En l'espèce, formé en temps utile par une partie qui a un intérêt digne de protection (art. 59 al. 2 let. a CPC), contre une décision finale de première instance rendue dans une cause patrimoniale dont la valeur litigieuse est supérieure à 10’000 fr., l’appel est recevable.
2.
2.1 L'appel peut être formé pour violation du droit ainsi que pour constatation inexacte des faits (art. 310 CPC). L'autorité d'appel peut revoir l'ensemble du droit applicable, y compris les questions d'opportunité ou d'appréciation laissées par la loi à la décision du juge, et doit, le cas échéant, appliquer le droit d'office conformément au principe général de l'art. 57 CPC (Jeandin, Commentaire romand, Code de procédure civile, Bâle 2019, 2e éd., n. 2 ss ad art. 310 CPC). Elle peut revoir librement l'appréciation des faits sur la base des preuves administrées en première instance (JdT 2011 III 43 consid. 2 et réf. cit. ; Jeandin, op. cit., n. 6 ad art. 310 CPC) et vérifie si le premier juge pouvait admettre les faits qu’il a retenus (ATF 138 III 374 consid. 4.3.1 ; TF 4A_238/2015 du 22 septembre 2015 consid. 2.2).

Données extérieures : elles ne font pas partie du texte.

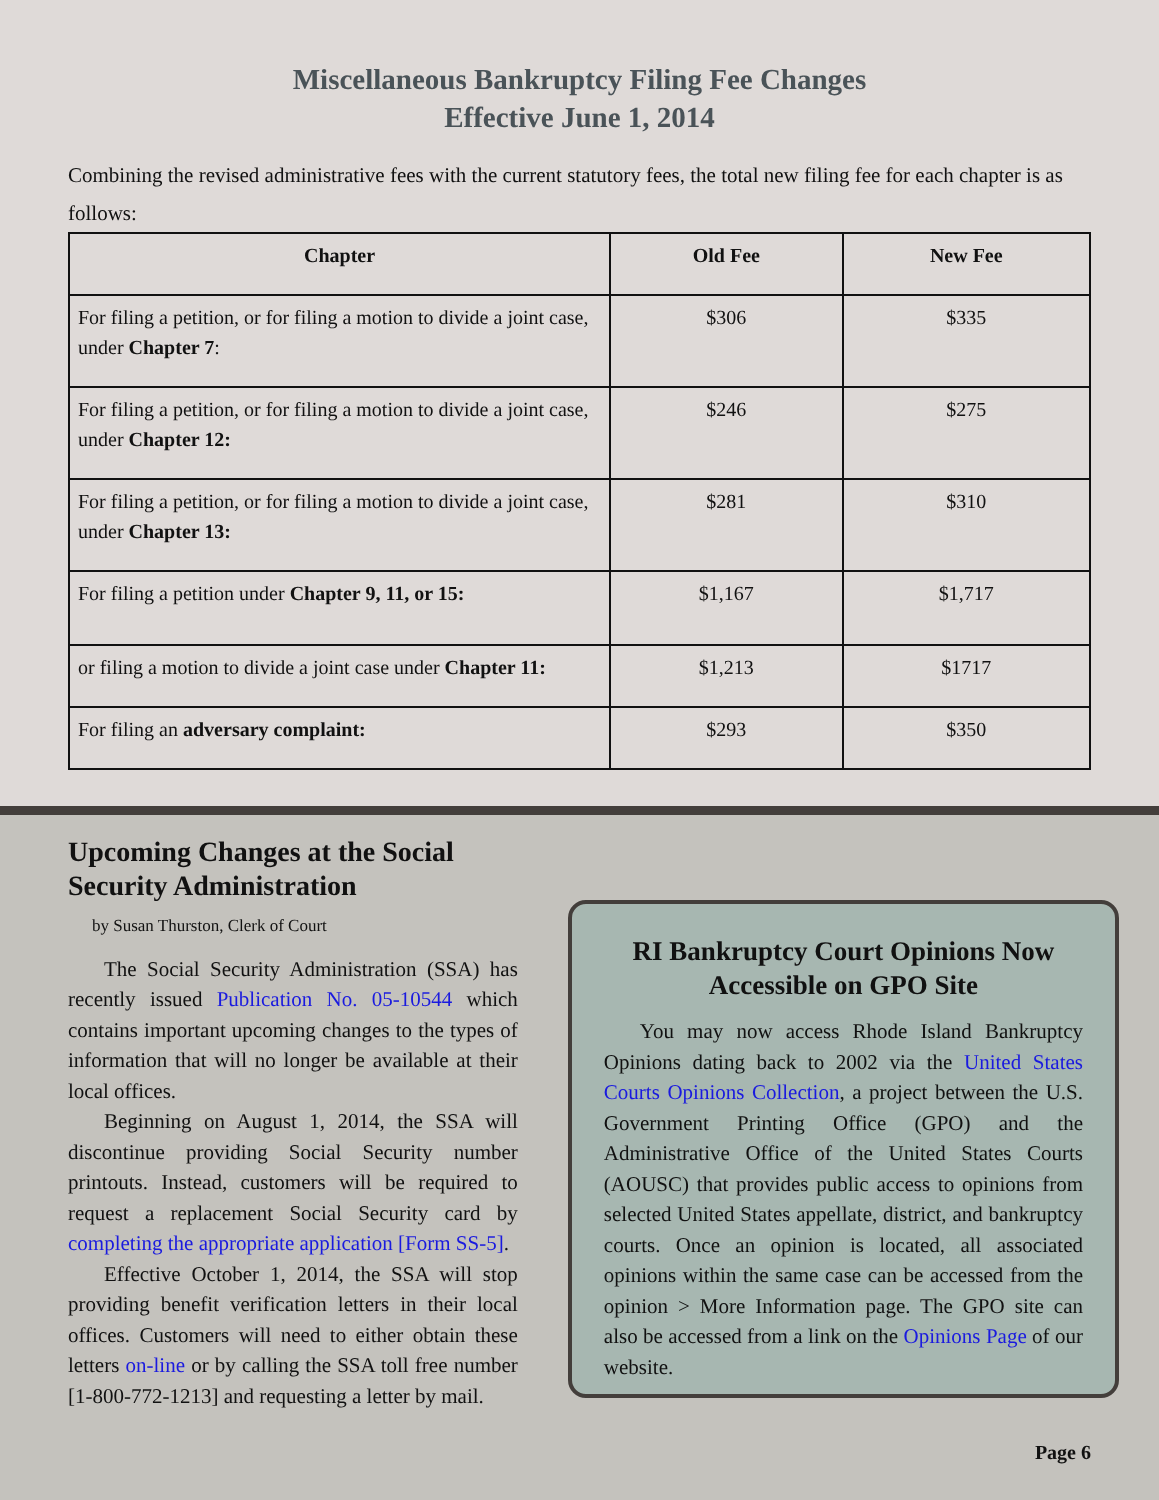Miscellaneous Bankruptcy Filing Fee Changes
Effective June 1, 2014
Combining the revised administrative fees with the current statutory fees, the total new filing fee for each chapter is as follows:
| Chapter | Old Fee | New Fee |
| --- | --- | --- |
| For filing a petition, or for filing a motion to divide a joint case, under Chapter 7 : | $306 | $335 |
| For filing a petition, or for filing a motion to divide a joint case, under Chapter 12: | $246 | $275 |
| For filing a petition, or for filing a motion to divide a joint case, under Chapter 13: | $281 | $310 |
| For filing a petition under Chapter 9, 11, or 15: | $1,167 | $1,717 |
| or filing a motion to divide a joint case under Chapter 11: | $1,213 | $1717 |
| For filing an adversary complaint: | $293 | $350 |
Upcoming Changes at the Social Security Administration
by Susan Thurston, Clerk of Court
The Social Security Administration (SSA) has recently issued Publication No. 05-10544 which contains important upcoming changes to the types of information that will no longer be available at their local offices.
Beginning on August 1, 2014, the SSA will discontinue providing Social Security number printouts. Instead, customers will be required to request a replacement Social Security card by completing the appropriate application [Form SS-5].
Effective October 1, 2014, the SSA will stop providing benefit verification letters in their local offices. Customers will need to either obtain these letters on-line or by calling the SSA toll free number [1-800-772-1213] and requesting a letter by mail.
RI Bankruptcy Court Opinions Now Accessible on GPO Site
You may now access Rhode Island Bankruptcy Opinions dating back to 2002 via the United States Courts Opinions Collection, a project between the U.S. Government Printing Office (GPO) and the Administrative Office of the United States Courts (AOUSC) that provides public access to opinions from selected United States appellate, district, and bankruptcy courts. Once an opinion is located, all associated opinions within the same case can be accessed from the opinion > More Information page. The GPO site can also be accessed from a link on the Opinions Page of our website.
Page 6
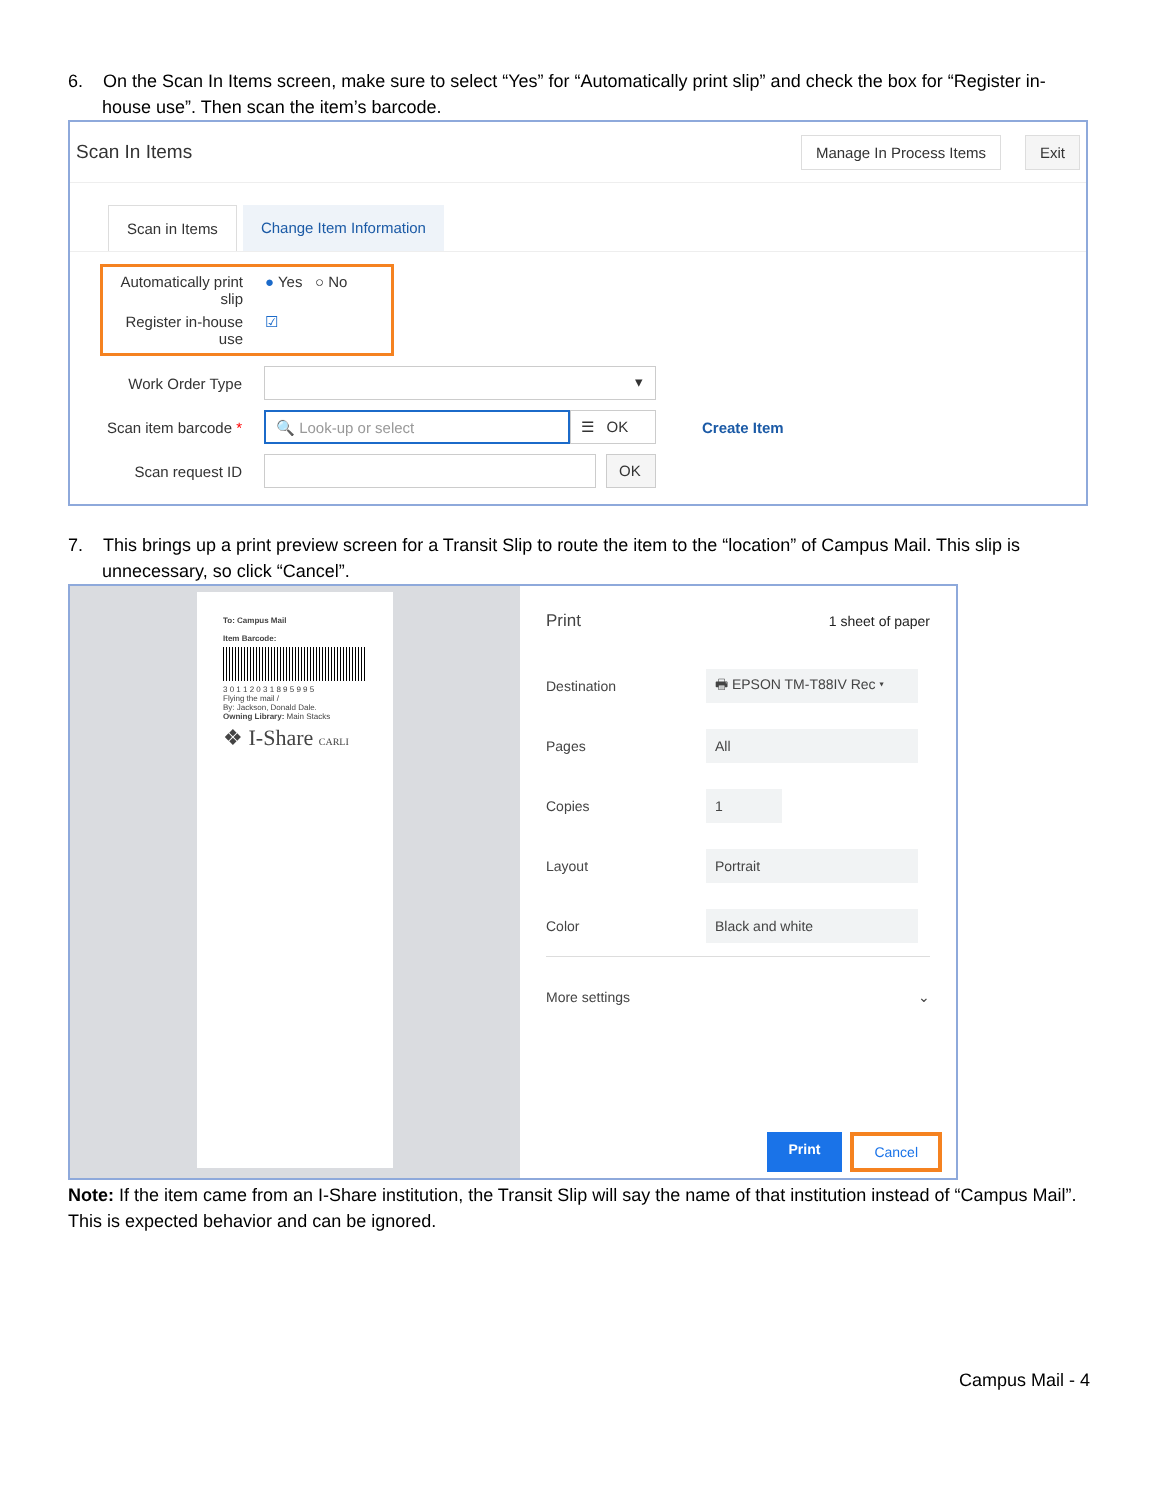6. On the Scan In Items screen, make sure to select “Yes” for “Automatically print slip” and check the box for “Register in-house use”. Then scan the item’s barcode.
Scan In Items Manage In Process Items Exit
Scan in Items Change Item Information
Automatically print slip
● Yes ○ No
Register in-house use
☑
Work Order Type
▾
Scan item barcode *
🔍 Look-up or select ☰ OK
Create Item
Scan request ID
OK
7. This brings up a print preview screen for a Transit Slip to route the item to the “location” of Campus Mail. This slip is unnecessary, so click “Cancel”.
To: Campus Mail
Item Barcode:
3 0 1 1 2 0 3 1 8 9 5 9 9 5
Flying the mail /
By: Jackson, Donald Dale.
Owning Library: Main Stacks
❖ I-Share CARLI
Print 1 sheet of paper
Destination
🖶 EPSON TM-T88IV Rec ▾
Pages
All
Copies
1
Layout
Portrait
Color
Black and white
More settings ⌄
Print Cancel
Note: If the item came from an I-Share institution, the Transit Slip will say the name of that institution instead of “Campus Mail”. This is expected behavior and can be ignored.
Campus Mail - 4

2.2 Les faits et moyens de preuve nouveaux ne sont pris en compte que s’ils sont invoqués ou produits sans retard et ne pouvaient être invoqués ou produits devant la première instance bien que la partie qui s’en prévaut ait fait preuve de la diligence requise, ces deux conditions étant cumulatives (art. 317 al. 1 CPC). Il appartient à l’appelant de démontrer que ces conditions sont réalisées, de sorte que l’appel doit indiquer spécialement de tels faits et preuves nouveaux et motiver spécialement les raisons qui les rendent admissibles selon lui (JdT 2011 III 43 et les réf. citées).

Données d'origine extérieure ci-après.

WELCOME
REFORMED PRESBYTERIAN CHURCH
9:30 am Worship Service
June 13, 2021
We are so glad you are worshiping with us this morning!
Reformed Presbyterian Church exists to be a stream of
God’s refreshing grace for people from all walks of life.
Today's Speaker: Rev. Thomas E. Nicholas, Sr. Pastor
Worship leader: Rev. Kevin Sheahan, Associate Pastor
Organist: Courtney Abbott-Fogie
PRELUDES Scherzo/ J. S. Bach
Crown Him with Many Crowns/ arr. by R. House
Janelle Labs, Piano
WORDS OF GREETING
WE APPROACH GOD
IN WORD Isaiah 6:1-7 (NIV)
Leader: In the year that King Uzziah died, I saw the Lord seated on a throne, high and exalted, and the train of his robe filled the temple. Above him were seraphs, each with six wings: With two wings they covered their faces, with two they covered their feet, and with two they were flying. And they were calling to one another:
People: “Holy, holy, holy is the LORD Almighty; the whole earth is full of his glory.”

L’appelant a produit un lot de 5 pièces nouvelles, à savoir une étude de 2015 de l’Office fédéral de la statistique (ci-après : OFS) intitulée « La qualité de l’emploi en Suisse » (P. 1), une étude d’actualisation de 2014 de l’Association Swissstaffing intitulée « Le travail temporaire en Suisse » (P. 2), le Salarium – calculateur statistique de salaires 2016 relatif aux métiers qualifiés du bâtiment et assimilés (P. 3), une publication de l’OFS intitulée « Indicateurs du marché du travail 2017, pp. 99-100 (P. 4) et le Salarium – calculateur statistique des salaires 2016 relatif à la profession d’employé de bureau (P. 5).

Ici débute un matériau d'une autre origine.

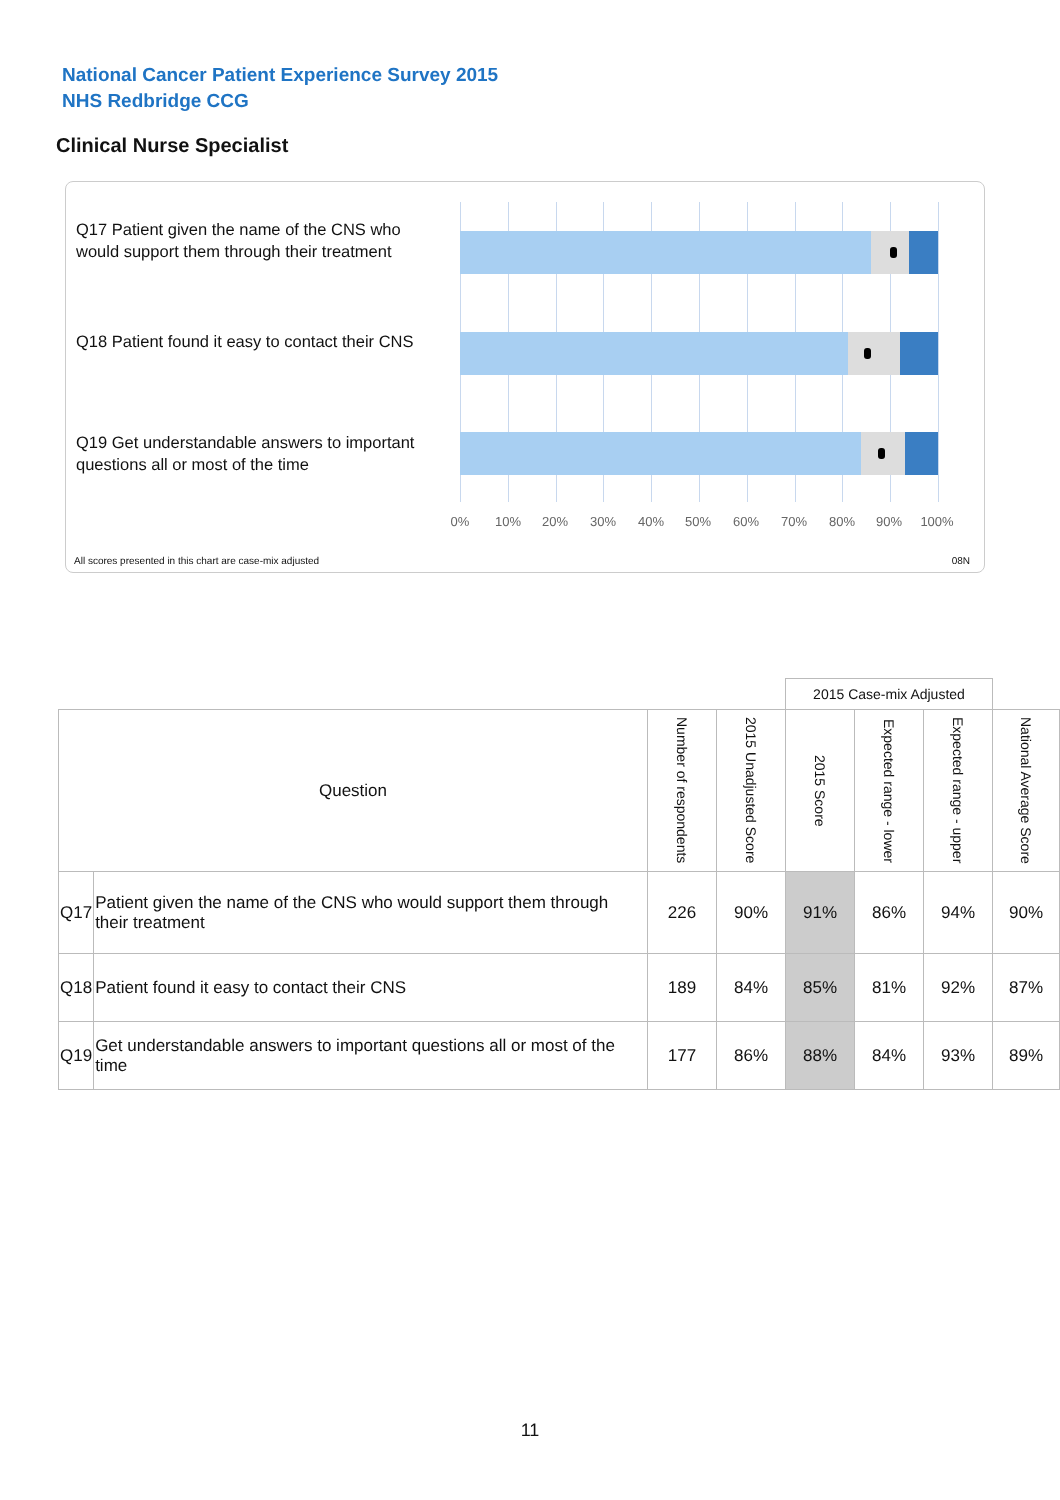National Cancer Patient Experience Survey 2015
NHS Redbridge CCG
Clinical Nurse Specialist
Q17 Patient given the name of the CNS who would support them through their treatment
Q18 Patient found it easy to contact their CNS
Q19 Get understandable answers to important questions all or most of the time
0% 10% 20% 30% 40% 50% 60% 70% 80% 90% 100%
All scores presented in this chart are case-mix adjusted
08N
| | | | | 2015 Case-mix Adjusted | | | |
| --- | --- | --- | --- | --- | --- | --- | --- |
| Question | | Number of respondents | 2015 Unadjusted Score | 2015 Score | Expected range - lower | Expected range - upper | National Average Score |
| Q17 | Patient given the name of the CNS who would support them through their treatment | 226 | 90% | 91% | 86% | 94% | 90% |
| Q18 | Patient found it easy to contact their CNS | 189 | 84% | 85% | 81% | 92% | 87% |
| Q19 | Get understandable answers to important questions all or most of the time | 177 | 86% | 88% | 84% | 93% | 89% |
11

S’agissant de pièces se rapportant à des faits antérieurs au jour de l’introduction des derniers allégués de la défenderesse le 5 avril 2017, elles auraient pu et dû être produites en première instance. Les conditions de l’art. 317 al. 1 CPC n’étant pas réalisées, ces pièces sont irrecevables.
3.
3.1 Dans un premier grief, l’appelante conteste le taux d’activité retenu par les premiers juges si l’intimé n’avait pas été atteint dans sa santé. Elle fait valoir que dans ce cas, la situation prévalant avant l’accident est en principe déterminante et que des exceptions ne peuvent être admises que conformément à la preuve de la vraisemblance prépondérante. En l’occurrence, l’intimé exerçait avant l’accident une activité professionnelle très irrégulière, entrecoupée de périodes sans activité professionnelle. Sans l’accident, l’intimé aurait certes travaillé comme manœuvre sur des chantiers, mais sans doute pas à 100%, comme retenu par les premiers juges, ou du moins pas toute l’année, de sorte que, pour le calcul du salaire sans l’accident, il conviendrait de prendre en compte, tout au plus, le salaire qu’il aurait réalisé dans une activité à 80% comme manœuvre de chantier.
3.2 En vertu de l'art. 46 al. 1 CO (Code des obligations du 30 mars 1911 ; RS 220), applicable par renvoi de l'art. 62 al. 1 LCR (loi du 19 décembre 1958 sur la circulation routière ; RS 741.01), la victime de lésions corporelles a droit à la réparation du dommage qui résulte de son incapacité de travail totale ou partielle, ainsi que de l'atteinte portée à son avenir économique.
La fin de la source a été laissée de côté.